We’re not talking about just entry-level work, either.

“Businesses that offer on-demand lawyers, accountants, teachers and personal assistants are finding plenty of recruits among older people,” the report notes.

There’s also evidence that in some jobs, while they may be a little slower than the speed-prone younger employes, they “make up for that with fewer mistakes, so in total they are no less productive.”
Teams blending older and younger workers are most efficient, observers say.

Consumers? Most advertising reminds you of the target most marketers desire.

But that may be a mistake, this report suggests.

For one thing, “In America, the over-50s will shortly account for 70 percent of disposable income,” according to one forecast. The challenge for businesses may be as simple as bringing hesitant seniors more aggressively into the modern world of smart phones and the procedures and practices that come with them.
Speaking of technology, the Economist report notes that while new ways of doing things appear to be driven by, again, the younger generations, they offer some of the greatest promise in meeting the needs of us old folks in terms of health, comfort, and security.

Same technology, different marketing, and that’s another challenge.

There’s a lot more to think about in this report, and, no, I’m not selling magazine subscriptions.
I came by this issue through two neighbors, the woman across the street who subscribes to The Economist and an avid reader next door who gets them after she’s finished them.

And right there is another challenge: How to better spend those added years with good neighbors.

The magazine also could be found at the local library.

Cliff Rowe is a retired journalist and journalism professor. (He practiced both in a time before journalists and what they produced were considered “enemies of the people.”) He and his family have lived in the Shorewood area of White Center (then Burien) since 1969 when they returned to the Northwest after seven years in the Chicago area. There, following graduate school, he wrote and edited with the Chicago Sun-Times and with Paddock Publications in the Chicago suburbs. On moving here, he was with The Seattle Times for 11 years before turning to teaching journalism at Pacific Lutheran University for 35 years, retiring in 2015.

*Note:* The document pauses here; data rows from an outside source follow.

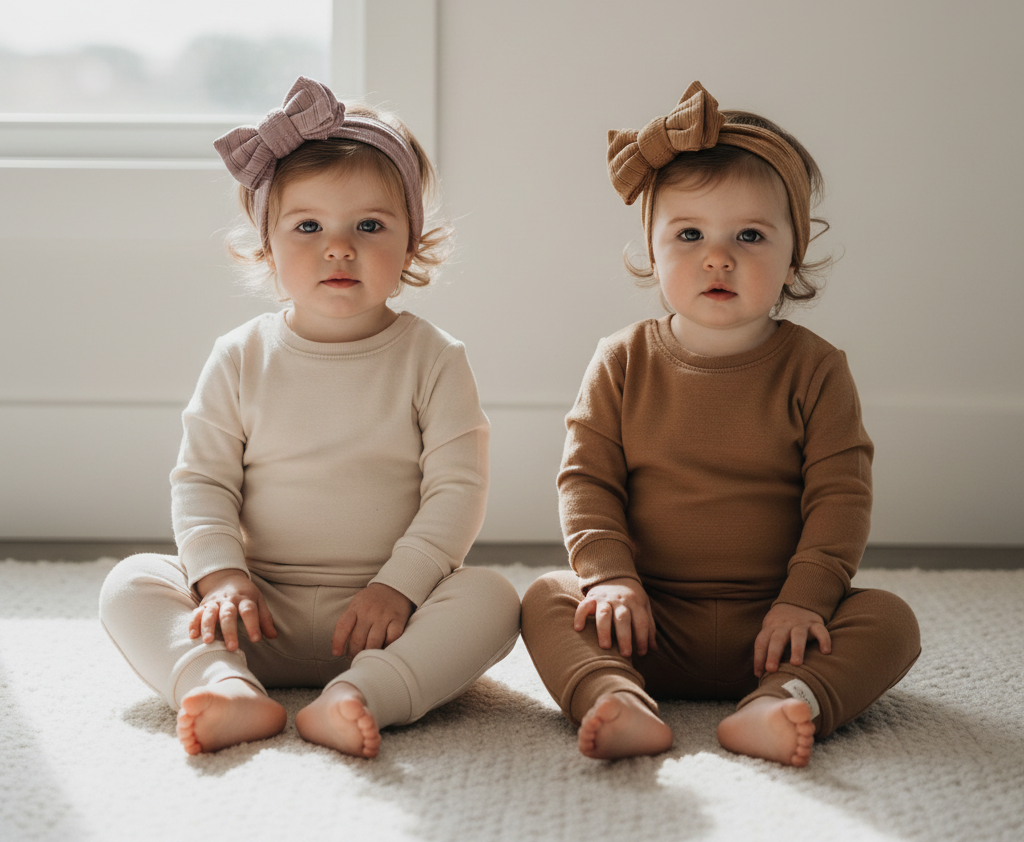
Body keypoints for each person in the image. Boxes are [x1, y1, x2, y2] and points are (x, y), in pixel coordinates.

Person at [100, 77, 521, 758]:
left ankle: (364, 695)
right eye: (308, 226)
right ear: (266, 244)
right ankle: (221, 684)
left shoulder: (433, 357)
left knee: (495, 599)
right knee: (131, 584)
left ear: (413, 244)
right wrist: (221, 576)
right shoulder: (240, 356)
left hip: (389, 616)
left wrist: (399, 588)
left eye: (371, 226)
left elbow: (457, 491)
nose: (338, 247)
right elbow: (202, 481)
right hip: (256, 611)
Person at [521, 82, 920, 765]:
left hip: (776, 627)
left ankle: (784, 702)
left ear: (795, 254)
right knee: (546, 598)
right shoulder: (622, 360)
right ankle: (614, 697)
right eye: (689, 234)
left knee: (890, 621)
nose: (718, 256)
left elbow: (840, 498)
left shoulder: (816, 369)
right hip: (649, 621)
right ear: (650, 247)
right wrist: (611, 577)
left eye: (751, 235)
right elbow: (586, 479)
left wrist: (806, 602)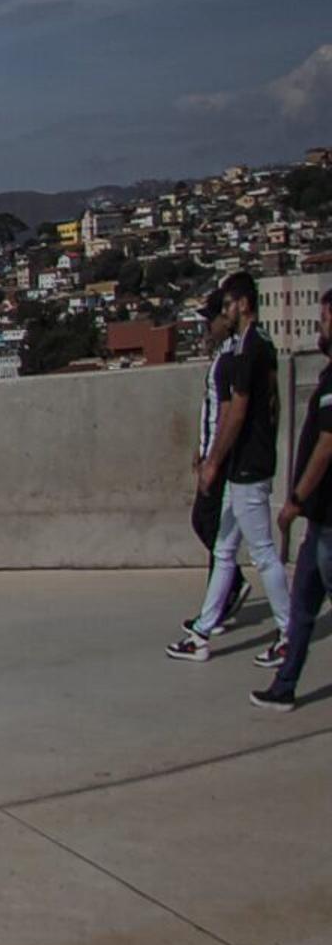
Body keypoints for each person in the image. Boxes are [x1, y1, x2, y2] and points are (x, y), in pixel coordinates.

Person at [173, 274, 284, 663]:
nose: (222, 315)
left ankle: (288, 631)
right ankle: (202, 632)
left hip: (245, 465)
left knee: (264, 553)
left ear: (243, 304)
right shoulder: (259, 346)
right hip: (245, 461)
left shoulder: (247, 350)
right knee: (223, 548)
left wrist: (213, 461)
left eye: (225, 307)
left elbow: (233, 412)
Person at [252, 291, 332, 711]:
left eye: (323, 317)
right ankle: (284, 686)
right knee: (301, 613)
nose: (319, 325)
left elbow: (327, 445)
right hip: (319, 522)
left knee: (305, 607)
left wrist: (296, 498)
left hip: (327, 522)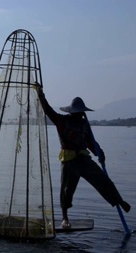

Since 2007, The B-Town Blog is Burien’s multiple award-winning hyperlocal news/events website dedicated to independent journalism.

4 replies on “CLIFF’S EDGE: An article on aging”

    1. So true Local Notion! As someone who became my parents caregiver in my early 60’s, I found there was a lot more growing and living to do late in my life! Prior to caring for them I knew nothing of aging. And I mean nothing. My parents had enjoyed rather good health until their late 80’s. I was fortunate in that they were both rather easy to care for. Even so, there was so much to get up to speed on. How to really help them as opposed to what I thought would be helpful. How to still be their child and respect them as parents. How to deal with finances and doctors and caregivers and clinics, the onset of dementia, etc. How to relate to relatives about the transitions my parents were going through. It was a wholly different path then I had been on prior to ‘signing-up’ for the job. I had so much to learn about aging and about myself. Not to sound too ‘whatever’ … but it was a true gift. A true challenge, too, but with many kind people who helped me along the way, I grew in ways I hadn’t even considered before. And of course I grew closer to my parents than I had been since a child. They were wonderful parents, wonderful people. I know how lucky I have been. I am now back on my previous path with quite an expanded view of what to do with my ‘later years’. Cheers Cliff! I will look for the article.

      1. That’s a wonderful response, Clean it Up! We’re spending this week on a smoke-shrouded ranch in Montana, and it’s an ideal time to ponder your thoughts as well as my own. Thanks.